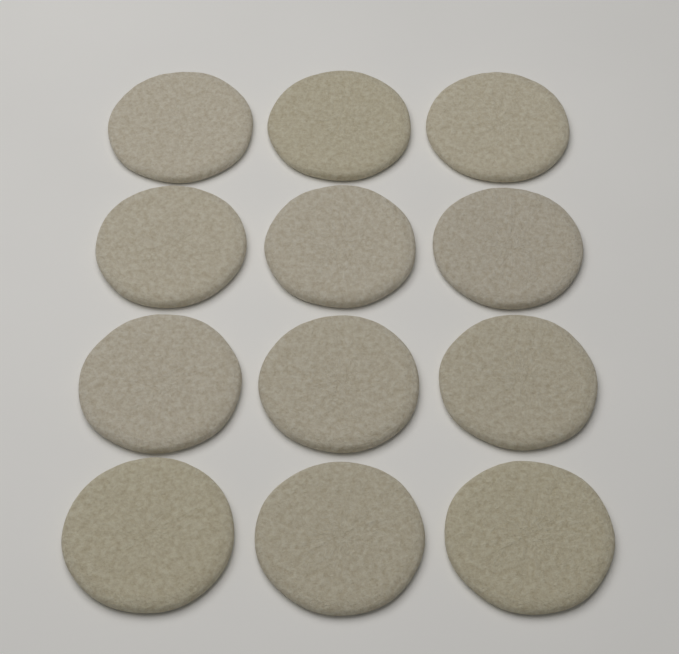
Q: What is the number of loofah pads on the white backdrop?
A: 12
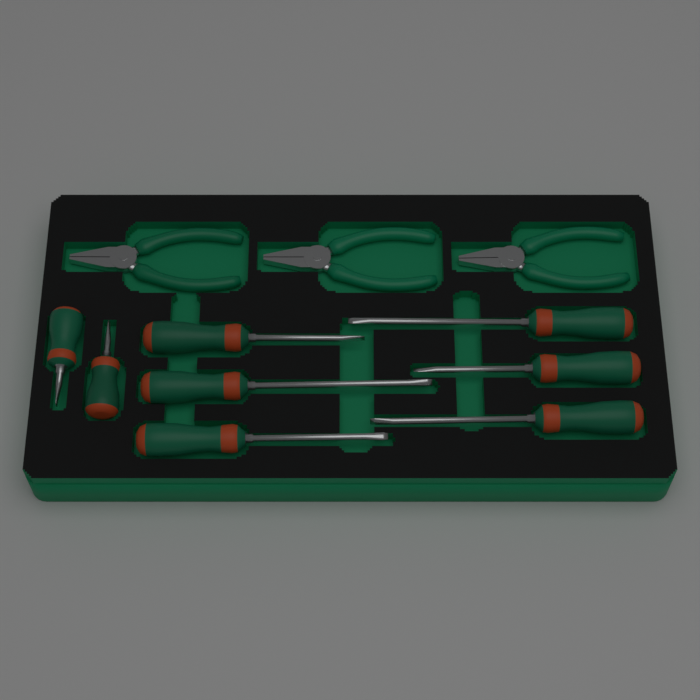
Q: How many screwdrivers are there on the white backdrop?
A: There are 8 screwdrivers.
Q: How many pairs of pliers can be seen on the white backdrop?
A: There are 3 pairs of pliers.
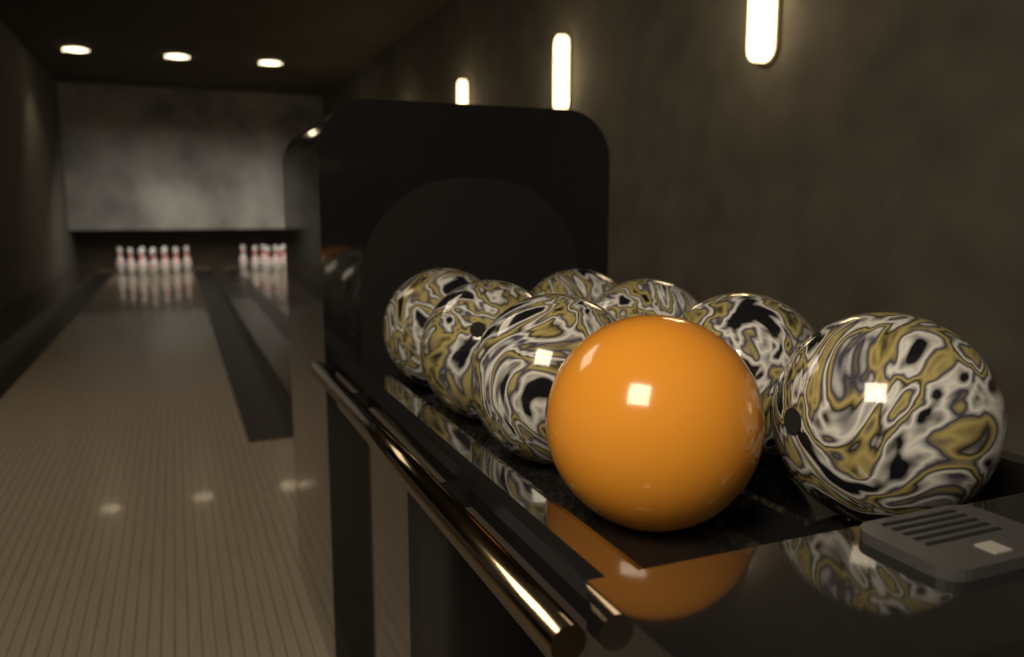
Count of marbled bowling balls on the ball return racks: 7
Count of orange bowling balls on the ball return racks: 1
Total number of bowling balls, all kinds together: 8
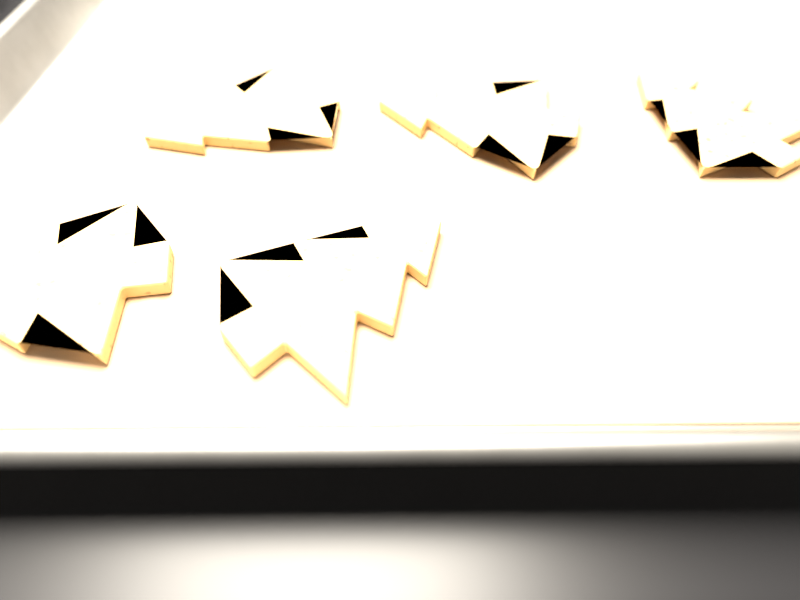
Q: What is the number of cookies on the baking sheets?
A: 5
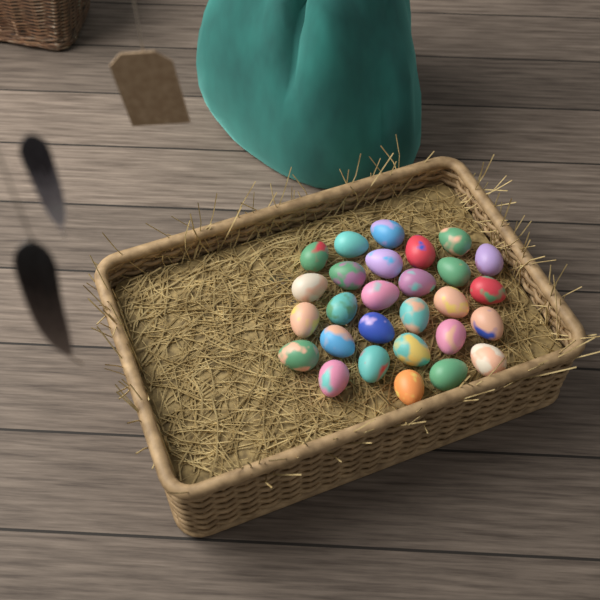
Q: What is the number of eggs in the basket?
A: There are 28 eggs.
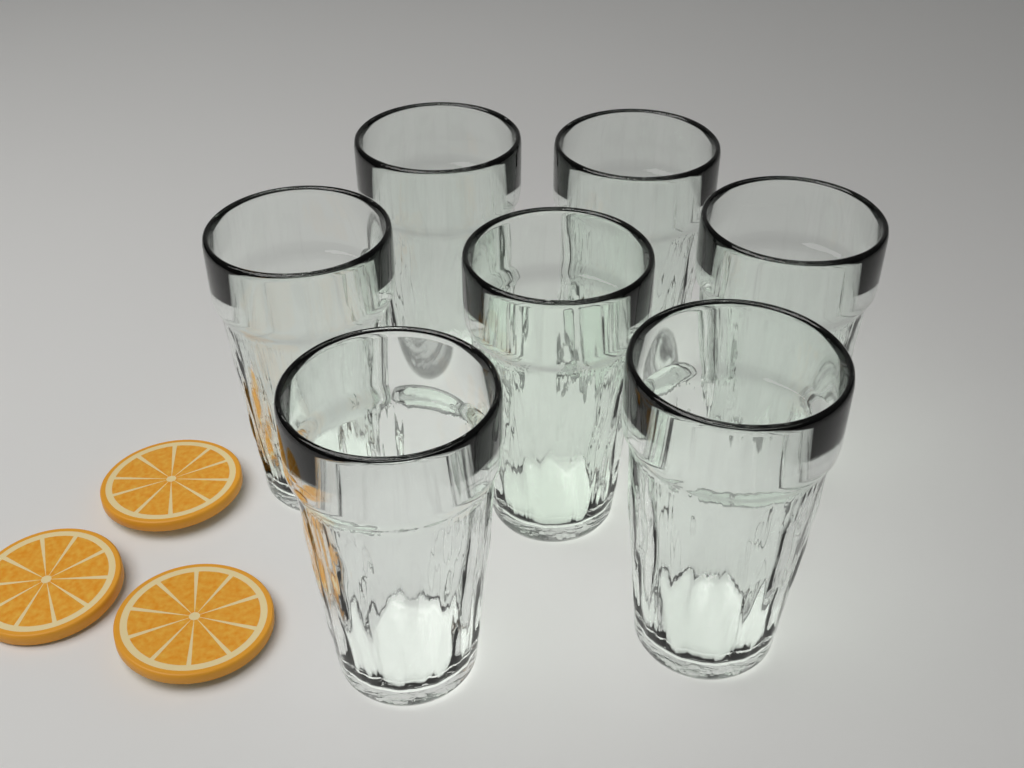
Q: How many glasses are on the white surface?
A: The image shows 7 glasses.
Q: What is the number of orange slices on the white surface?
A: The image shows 3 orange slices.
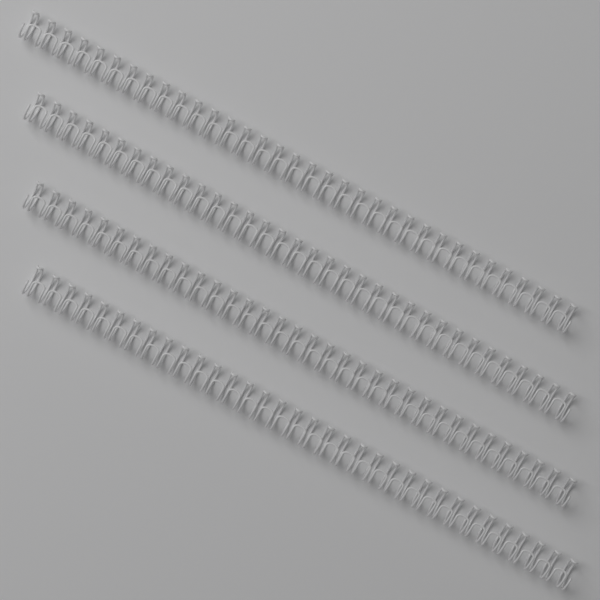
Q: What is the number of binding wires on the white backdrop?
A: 4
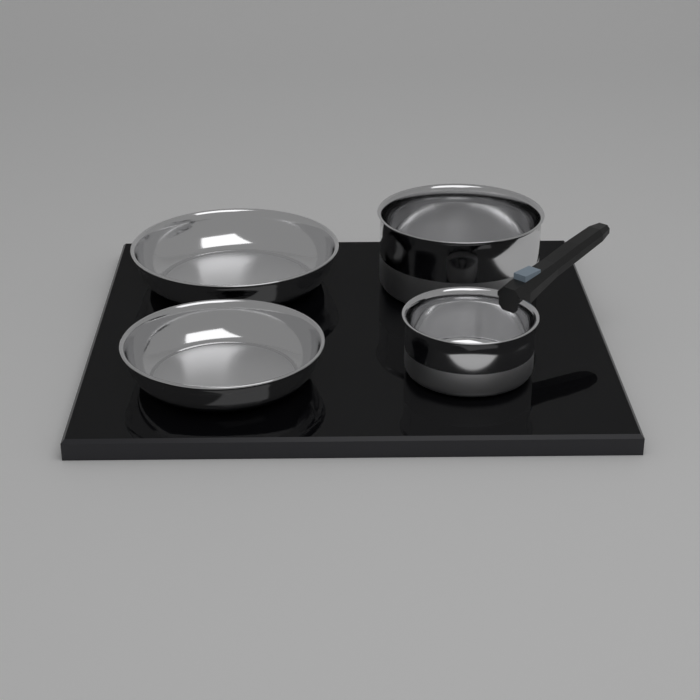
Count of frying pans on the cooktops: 2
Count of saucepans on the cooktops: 2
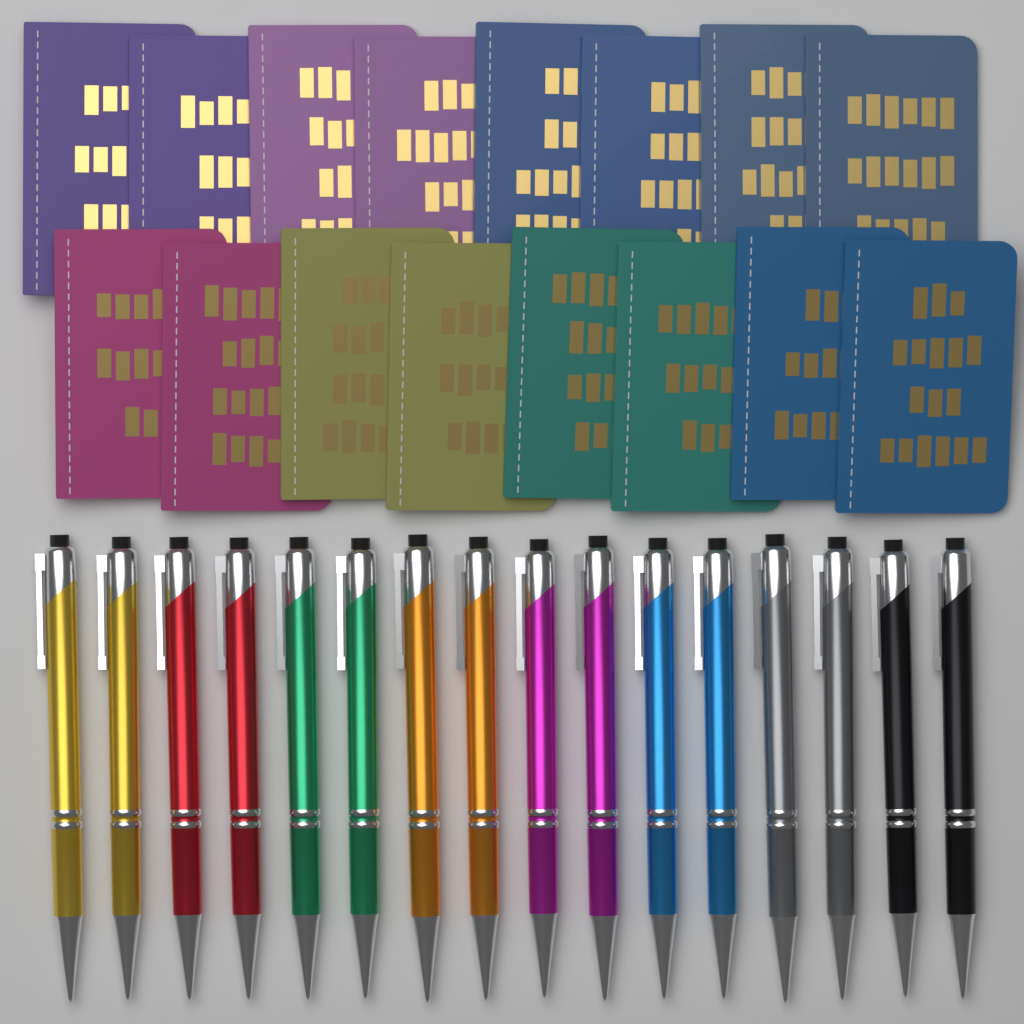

____

Exercise requirements :: Copy out every row above word for word, omitting the pictures.

Written response ::
Q: What is the number of loofah pads on the white backdrop?
A: 12
Q: How many screwdrivers are there on the white backdrop?
A: There are 8 screwdrivers.
Q: How many pairs of pliers can be seen on the white backdrop?
A: There are 3 pairs of pliers.
Count of marbled bowling balls on the ball return racks: 7
Count of orange bowling balls on the ball return racks: 1
Total number of bowling balls, all kinds together: 8
Q: What is the number of cookies on the baking sheets?
A: 5
Q: What is the number of eggs in the basket?
A: There are 28 eggs.
Q: How many glasses are on the white surface?
A: The image shows 7 glasses.
Q: What is the number of orange slices on the white surface?
A: The image shows 3 orange slices.
Q: What is the number of binding wires on the white backdrop?
A: 4
Count of frying pans on the cooktops: 2
Count of saucepans on the cooktops: 2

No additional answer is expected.